Nueva Inglaterra parece tener tantos piratas como marineros honrados. Pero aquí, como en tantas otras cosas, la Providencia ha sonreído a Massachusetts, porque el puerto de Boston está repleto de islas pequeñas que se cubren durante la marea alta, ofreciendo vastos recursos para la ejecución de piratas y terrenos para el cuelgue. Casi todo ese espacio está ocupado. Durante el día, los cadalsos quedan oscurecidos por nubes de pájaros hambrientos. Pero en medio de la noche, las aves están en Boston y Charleston, dormitando en sus nidos de pelo de pirata. La marea es alta, los arrecifes están sumergidos, los apoyos se elevan directamente de entre las olas. Y por tanto a medida que los esclavos que cantan llevan remando a Daniel a lo que asume será su último viaje, veintenas de piratas disecados y convertidos en esqueletos, suspendidos en el aire sobre el mar iluminado por la luna, le observan pasar, como si fuese una guardia de honor ceremonial.
Lleva más de una hora alcanzar la Minerva, justo después de haber dejado atrás las zonas poco profundas de la isla Spectacle. Su casco tiene forma de barril y se curva sobre ellos. Se lanza una escala. El ascenso no es fácil. La gravitación universal no es su único oponente. Olas altas, saltando del Atlántico norte, lo alejan del casco. Con exasperación, la subida le recuerda todo tipo de dogmas puritanos que ha intentado olvidar; la escala se convierte en la de Jacob, el bote de sudorosos esclavos negros en la Tierra, el barco en el Cielo, los marineros situados en los aparejos iluminados por la luna en ángeles, el capitán es Drake en persona, que ascendió hace muchos años, y que le exhorta a subir más rápido.
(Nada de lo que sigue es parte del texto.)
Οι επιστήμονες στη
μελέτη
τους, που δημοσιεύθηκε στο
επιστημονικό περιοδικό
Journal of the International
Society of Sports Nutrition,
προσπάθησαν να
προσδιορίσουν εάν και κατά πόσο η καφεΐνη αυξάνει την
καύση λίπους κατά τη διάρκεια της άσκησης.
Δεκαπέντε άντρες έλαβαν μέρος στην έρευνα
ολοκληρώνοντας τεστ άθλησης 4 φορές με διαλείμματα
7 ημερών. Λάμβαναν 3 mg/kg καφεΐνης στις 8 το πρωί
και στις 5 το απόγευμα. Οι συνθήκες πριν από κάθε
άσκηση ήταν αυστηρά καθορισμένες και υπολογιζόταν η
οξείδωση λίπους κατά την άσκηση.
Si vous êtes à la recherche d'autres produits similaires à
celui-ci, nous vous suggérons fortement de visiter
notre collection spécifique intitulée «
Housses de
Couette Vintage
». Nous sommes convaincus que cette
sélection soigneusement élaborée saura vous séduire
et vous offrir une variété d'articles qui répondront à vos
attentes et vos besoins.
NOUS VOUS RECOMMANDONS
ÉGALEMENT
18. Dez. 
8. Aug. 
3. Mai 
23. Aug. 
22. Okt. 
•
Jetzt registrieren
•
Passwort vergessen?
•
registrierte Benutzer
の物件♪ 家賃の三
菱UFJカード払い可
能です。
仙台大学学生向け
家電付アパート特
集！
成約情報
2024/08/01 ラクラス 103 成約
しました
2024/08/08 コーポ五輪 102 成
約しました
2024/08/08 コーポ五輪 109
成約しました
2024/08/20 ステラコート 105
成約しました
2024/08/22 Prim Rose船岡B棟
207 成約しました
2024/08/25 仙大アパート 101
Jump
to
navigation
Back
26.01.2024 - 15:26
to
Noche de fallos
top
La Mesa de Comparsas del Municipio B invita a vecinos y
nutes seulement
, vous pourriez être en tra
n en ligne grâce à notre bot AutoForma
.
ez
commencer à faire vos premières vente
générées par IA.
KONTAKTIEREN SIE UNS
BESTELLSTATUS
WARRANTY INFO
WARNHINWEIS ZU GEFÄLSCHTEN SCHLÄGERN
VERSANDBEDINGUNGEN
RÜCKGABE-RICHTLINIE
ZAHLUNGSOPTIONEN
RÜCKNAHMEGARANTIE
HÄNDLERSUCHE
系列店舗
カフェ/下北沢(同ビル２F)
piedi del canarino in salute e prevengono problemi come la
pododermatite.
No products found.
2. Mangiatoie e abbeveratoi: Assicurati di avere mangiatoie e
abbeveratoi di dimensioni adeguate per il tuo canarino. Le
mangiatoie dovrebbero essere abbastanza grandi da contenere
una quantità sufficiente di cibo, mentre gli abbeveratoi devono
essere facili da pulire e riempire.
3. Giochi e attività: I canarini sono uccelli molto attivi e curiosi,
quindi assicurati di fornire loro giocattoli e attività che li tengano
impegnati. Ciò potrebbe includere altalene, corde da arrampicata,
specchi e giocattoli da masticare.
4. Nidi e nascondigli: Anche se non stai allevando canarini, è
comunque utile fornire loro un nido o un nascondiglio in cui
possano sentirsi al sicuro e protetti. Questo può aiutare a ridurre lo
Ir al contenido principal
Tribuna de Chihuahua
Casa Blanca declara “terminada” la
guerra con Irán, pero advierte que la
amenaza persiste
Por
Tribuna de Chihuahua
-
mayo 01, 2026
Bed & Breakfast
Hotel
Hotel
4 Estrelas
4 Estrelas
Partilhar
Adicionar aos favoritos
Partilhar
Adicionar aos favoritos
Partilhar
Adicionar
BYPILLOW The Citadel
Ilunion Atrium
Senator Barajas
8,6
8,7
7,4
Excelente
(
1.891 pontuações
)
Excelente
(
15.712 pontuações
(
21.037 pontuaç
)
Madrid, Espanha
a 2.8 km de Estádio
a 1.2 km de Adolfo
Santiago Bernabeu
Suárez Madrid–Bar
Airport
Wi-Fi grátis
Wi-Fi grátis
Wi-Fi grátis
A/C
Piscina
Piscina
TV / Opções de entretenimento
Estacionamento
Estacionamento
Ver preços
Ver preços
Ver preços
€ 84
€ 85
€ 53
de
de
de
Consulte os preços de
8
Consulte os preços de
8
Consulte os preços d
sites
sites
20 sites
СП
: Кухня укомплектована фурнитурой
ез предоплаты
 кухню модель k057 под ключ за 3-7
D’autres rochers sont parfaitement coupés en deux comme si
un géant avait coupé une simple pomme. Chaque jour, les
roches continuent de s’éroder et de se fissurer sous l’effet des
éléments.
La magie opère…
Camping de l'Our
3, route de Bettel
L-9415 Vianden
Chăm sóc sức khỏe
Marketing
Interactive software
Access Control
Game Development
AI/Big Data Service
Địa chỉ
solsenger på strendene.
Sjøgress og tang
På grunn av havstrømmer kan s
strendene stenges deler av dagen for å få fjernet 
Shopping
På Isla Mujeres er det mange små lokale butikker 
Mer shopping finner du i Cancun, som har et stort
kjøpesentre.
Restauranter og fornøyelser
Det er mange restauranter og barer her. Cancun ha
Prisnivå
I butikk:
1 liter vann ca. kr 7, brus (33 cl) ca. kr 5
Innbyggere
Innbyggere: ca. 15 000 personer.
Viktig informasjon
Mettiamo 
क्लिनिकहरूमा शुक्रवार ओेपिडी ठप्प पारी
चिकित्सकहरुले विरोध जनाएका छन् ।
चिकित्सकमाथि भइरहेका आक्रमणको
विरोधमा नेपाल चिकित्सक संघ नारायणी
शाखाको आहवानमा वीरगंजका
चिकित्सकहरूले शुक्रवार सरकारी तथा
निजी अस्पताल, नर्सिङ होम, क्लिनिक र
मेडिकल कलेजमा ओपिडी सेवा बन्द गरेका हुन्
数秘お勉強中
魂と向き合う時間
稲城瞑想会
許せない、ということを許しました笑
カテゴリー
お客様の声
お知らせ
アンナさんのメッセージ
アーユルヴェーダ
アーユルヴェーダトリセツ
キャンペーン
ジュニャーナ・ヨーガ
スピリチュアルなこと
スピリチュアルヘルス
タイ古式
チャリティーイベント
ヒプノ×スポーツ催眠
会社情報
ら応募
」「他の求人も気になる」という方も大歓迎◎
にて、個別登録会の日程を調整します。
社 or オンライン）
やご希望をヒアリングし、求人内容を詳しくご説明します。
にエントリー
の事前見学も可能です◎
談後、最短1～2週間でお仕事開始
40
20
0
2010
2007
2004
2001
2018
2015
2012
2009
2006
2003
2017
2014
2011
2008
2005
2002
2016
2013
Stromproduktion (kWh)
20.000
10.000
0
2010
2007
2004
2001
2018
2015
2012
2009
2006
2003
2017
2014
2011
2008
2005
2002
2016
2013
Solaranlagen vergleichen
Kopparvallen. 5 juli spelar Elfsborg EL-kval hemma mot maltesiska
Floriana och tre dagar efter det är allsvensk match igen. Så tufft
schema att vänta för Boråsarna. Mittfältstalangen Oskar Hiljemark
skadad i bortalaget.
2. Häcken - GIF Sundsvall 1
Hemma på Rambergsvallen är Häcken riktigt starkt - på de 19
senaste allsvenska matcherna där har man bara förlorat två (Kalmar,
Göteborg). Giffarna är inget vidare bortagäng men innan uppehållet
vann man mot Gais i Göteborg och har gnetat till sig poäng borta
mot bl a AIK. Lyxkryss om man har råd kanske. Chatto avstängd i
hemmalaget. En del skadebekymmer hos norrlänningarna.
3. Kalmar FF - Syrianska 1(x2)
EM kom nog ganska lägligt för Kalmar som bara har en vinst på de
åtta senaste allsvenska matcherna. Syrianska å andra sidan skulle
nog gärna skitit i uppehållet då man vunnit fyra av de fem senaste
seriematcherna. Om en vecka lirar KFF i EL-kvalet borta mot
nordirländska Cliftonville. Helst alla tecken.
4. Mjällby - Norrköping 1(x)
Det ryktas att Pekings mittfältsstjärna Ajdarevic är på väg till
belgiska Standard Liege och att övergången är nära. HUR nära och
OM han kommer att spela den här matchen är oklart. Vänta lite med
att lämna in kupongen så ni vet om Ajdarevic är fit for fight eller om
Daniel abandona América, convirtiéndose en parte del conjunto de recuerdos del país, el abono de estiércol del que crecen tallos verdes. El Viejo Mundo alarga su mano para atraparle: un par de marineros hindúes, sus cuerpos y aliento llenos de azafrán, asafétida, y cardamomo, se apoyan sobre la baranda, agarran sus frías manos blanquecinas entre sus cálidas manos oscuras, y tiran de él como si fuese un pescado. Una ola pasa bajo el casco en ese preciso instante y caen sobre cubierta en una confusión orgiástica. Los arriadores se ponen en pie y se ocupan de recoger su equipaje por medio de cuerdas. Comparado con el pequeño bote, con el gemido y chapoteo de los remos y el gruñido de los esclavos, la Minerva se mueve con el silencio de una nave bien ajustada, lo que significa (eso espera) su armonía con las fuerzas y campos de la naturaleza. Esas olas atlánticas hacen que la cubierta a sus pies se acelere suavemente arriba y abajo, moviendo su cuerpo sin esfuerzo; es como encontrarse en el vientre de la madre cuando ella respira. Así que Daniel se queda tendido durante un rato, mirando a las estrellas, puntos geométricos blancos sobre una pizarra, cuadriculada por sombras de aparejos, una red explicatoria de curvas catenarias y secciones euclidianas, como una de esas pruebas geométricas en los Principia Mathematica de Newton.